Read 2 Peter 1:21; 2 Timothy 3:16, 17; and Deuteronomy 18:18. What do these texts say about the inspiration of Scripture?
All of Scripture is divinely inspired, even if not all parts are equally inspiring to read or even necessarily applicable to us today (for example, the sections about the Hebrew feasts were inspired even though we’re not required to keep them today). Yet, we need to learn from all of Scripture, even from those parts that are not so easy to read and understand or that are not specifically applicable to us now.
Also, not everything in the Bible was directly or supernaturally revealed. Sometimes God used biblical writers who carefully investigated things or used other existing documents (see Josh. 10:13, Luke 1:1–3) to communicate His message.
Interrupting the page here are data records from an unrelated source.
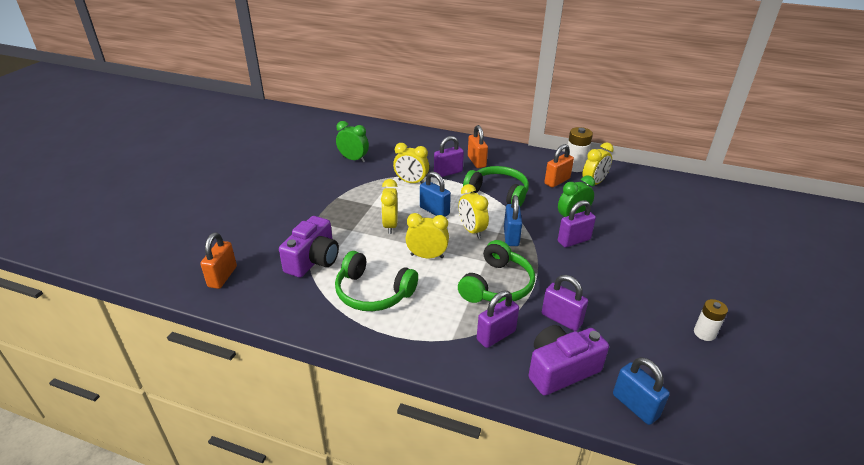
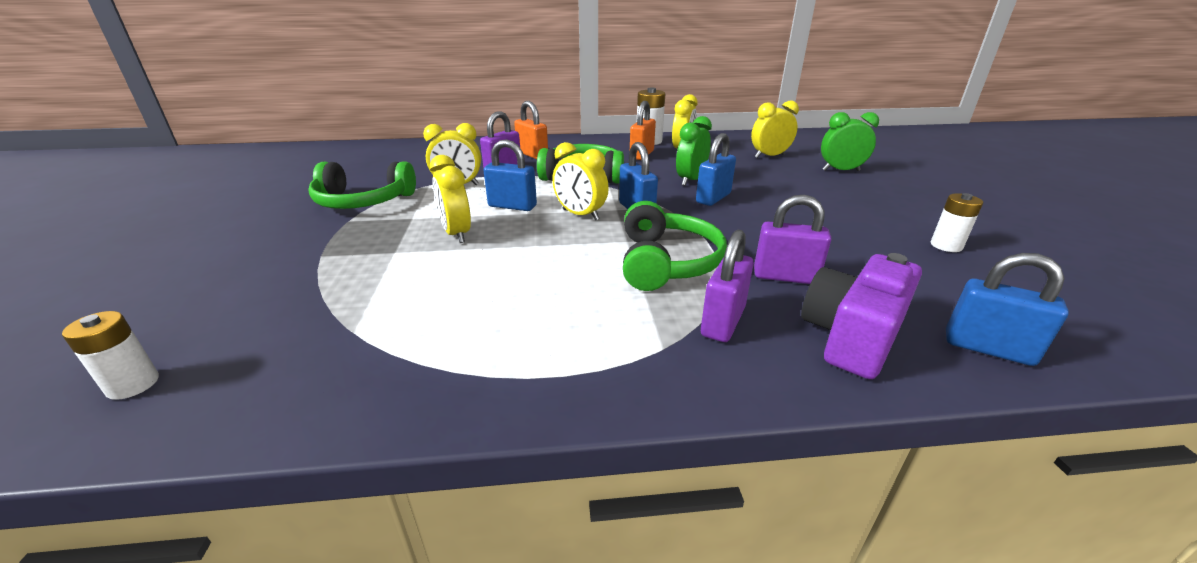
camera: 25 degrees left, 5 degrees down
(222, 277) = (133, 384): orange padlock -> white battery
(313, 260) = (341, 306): purple camera -> none
(353, 159) = (355, 178): green clock -> green clock (840, 170)
(373, 292) = (481, 322): green headphones -> green headphones (363, 201)
(427, 256) = (538, 255): yellow clock -> yellow clock (769, 156)
(573, 240) = (713, 198): purple padlock -> blue padlock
Even then, all Scripture is inspired (2 Tim. 3:16). This is the reason why Paul states that “whatever” was written, was written for our instruction, so that through “the encouragement of the Scriptures we
might have hope” (Rom. 15:4, NASB).
“The Bible points to God as its author; yet it was written by human hands; and in the varied style of its different books it presents the characteristics of the several writers. The truths revealed are all ‘given by inspiration of God’ (2 Tim. 3:16); yet they are expressed in the words of men.”—Ellen G. White, The Great Controversy, p. 7.
Today there are biblical scholars who deny divine authorship of many parts of the Bible, even to the point where many crucial teachings—Creation, the Exodus, the Resurrection—are denied. Why is it so essential that we not open that door—even a bit? After all, are we to pass judgment upon the Word of God?